Forty individuals aged between 37 and $67\text{years}$ were asked to participate in this study. All patients were recruited from the Department of Dermatology at the University Hospital of the Charité, Berlin. Written consent was obtained prior to investigation. All research was conducted according to the Declaration of Helsinki principle.

2.2.

Fluorescence Confocal Laser Scanning Microscope

A commercially available FLSM (OptiScan Ltd., Melbourne, Australia) was used in this study. A comprehensive review of the optical principles has been published elsewhere.^{12, 13}

The system is equipped with a single-moded optical fiber incorporated into a handheld scanning device, which is used for both illumination of the tissue and detection of fluorescence signals. A coherent argon-ion laser light source at a wavelength of $488\mathrm{nm}$ is used to illuminate the tissue, thereby exciting the fluorescent molecules within the specimen to a singlet state. Upon returning to their respective ground states, the wavelengths emitted by these fluorophores are longer than illumination wavelengths, permitting them to be propagated through the optical fiber. A fiber-optic coupler separates the shorter wavelengths used for illumination from the longer wavelengths returning from the focal point within the tissue, and signals are then propagated to the photomultiplier tube (PMT) for detection. Light coming from out-of-focus planes will not be propagated, thus enabling the high resolution of FLSM images.
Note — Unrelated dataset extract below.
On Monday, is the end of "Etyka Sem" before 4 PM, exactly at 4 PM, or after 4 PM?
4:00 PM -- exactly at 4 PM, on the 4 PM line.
Similarly, reflected or backscattered laser light is eliminated by a fluorescence barrier filter, only permitting longer wavelengths corresponding to fluorescence signals to pass through to the filter. Tissue emitted fluorescence is then focused onto a PMT for detection, generating images of a lateral resolution of approximately $0.5\text{to}1\mu \mathrm{m}$ and an axial resolution (section thickness) of $3\text{to}5\mu \mathrm{m}$ . Images are resolved in $12\text{-}\text{bit}$ gray scale and the scanned field of view (FOV) is $250\times 250\mu \mathrm{m}$ producing images of $1024\times 1024\text{pixels}$ . Based on a $250\text{-}\mu \mathrm{m}$ FOV, when this is displayed on the standard $19\text{-}\mathrm{in}$ monitor on the Stratum used in the present study, the displayed image is approximately $25\times 25\mathrm{cm}$ , which equates to approximately $1000\times$ magnification. The numerical aperture (NA) of the system was 0.5, illumination power on tissue level was less then $0.5\mathrm{mW}$ . Figure 1 illustrates the optical scheme of FLSM.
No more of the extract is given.